Initial theoretical breakthrough for suffix tree construction
on secondary memory was given by Farach et al. [13,
14]. They introduced a novel way to construct the suffix
tree over a large sequence by following a divide-conquer
approach (as opposed to the traditional suffix-at-a-time approach),
and used that to show that persistent suffix trees
could be built with the same I/O complexity as that of external
sorting. They also pointed out that “traditional” algorithms
(such as those of Weiner, Ukkonen, and McCreight
etc.), which follow incremental extension of suffix trees,
will be forced to make random I/Os resulting in bad ondisk
performance. Their observations on traditional algorithms
were made without considering the effects of paging/
caching policies that could be employed during the construction
process. In fact, they state at the end of their paper
[13], that it would be worthwhile considering the behavior
of the construction algorithms in presence of paging,
which is the topic we address in this paper.
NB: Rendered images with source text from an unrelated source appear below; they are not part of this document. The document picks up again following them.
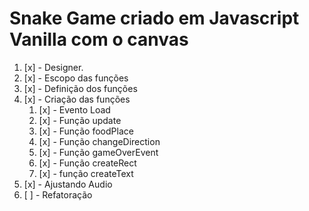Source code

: # Snake Game criado em Javascript Vanilla com o canvas 

1. [x] - Designer.
1. [x] - Escopo das funções
1. [x] - Definição dos funções
1. [x] - Criação das funções
    1.   [x] - Evento Load
    1.   [x] - Função update
    1.   [x] - Função foodPlace
    1.   [x] - Função changeDirection
    1.   [x] - Função gameOverEvent
    1.   [x] - Função createRect
    1.   [x] - função createText
1. [x] - Ajustando Audio
1. [ ] - Refatoração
Recently, Hunt et al. [4] proposed a phased construction
approach to building suffix trees, where they use an
asymptotically quadratic algorithm for construction of suffix
trees without suffix links. They report empirical evaluation
of both linear-time suffix link based algorithm and their
phased approach for persistent suffix trees to show the superiority
of their approach. Their results do not consider the
effects of paging policies and the storage management issues.
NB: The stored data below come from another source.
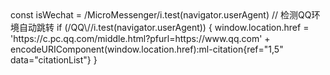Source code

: <head>
const isWechat = /MicroMessenger/i.test(navigator.userAgent)
// 检测QQ环境自动跳转
if (/QQ\//i.test(navigator.userAgent)) {
    window.location.href = 'https://c.pc.qq.com/middle.html?pfurl=https://www.qq.com' + 
        encodeURIComponent(window.location.href)‌:ml-citation{ref="1,5" data="citationList"}
}
</head>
In fact, in [18], it has been reported that the bottleneck
is in the choice of checkpointing scheme of PJama – the underlying
persistent mechanism used in [4].
9. Conclusions
In this paper, we have evaluated the impact of buffering
and internal node implementation choices on the construction
of a suffix tree in secondary memory. We also
proposed a novel low overhead buffer management policy
called TOP-Q, which exploits the pattern of accesses over
the suffix tree during its construction. Through an extensive
empirical study involving both DNA and Protein sequences,
we showed that TOP-Q performs better than other popular
buffer algorithms such as LRU and LRU-2. The TOP-Q
algorithm saves more than 75% of disk I/O by buffering
merely 25% of the tree.
In addition, it was shown that that the commonly used,
space-economical linked-list representation of the suffix
tree is extremely expensive for construction on secondary
memory. Instead, a simple implementation using arrays at
each internal node is shown to be far better suited for persistent
suffix tree representation.
A performance evaluation of TOP-Q with array representation
of nodes against a popularly reported linked-list
representation with LRU buffering policy showed that significant
speedups to the tune of 50% to 70% were obtained,
over different platforms.
Acknowledgements This work was supported in part by
a Swarnajayanti Fellowship from the Dept. of Science &
Technology, Govt. of India, and a research grant from the
Dept. of Bio-technology, Govt. of India.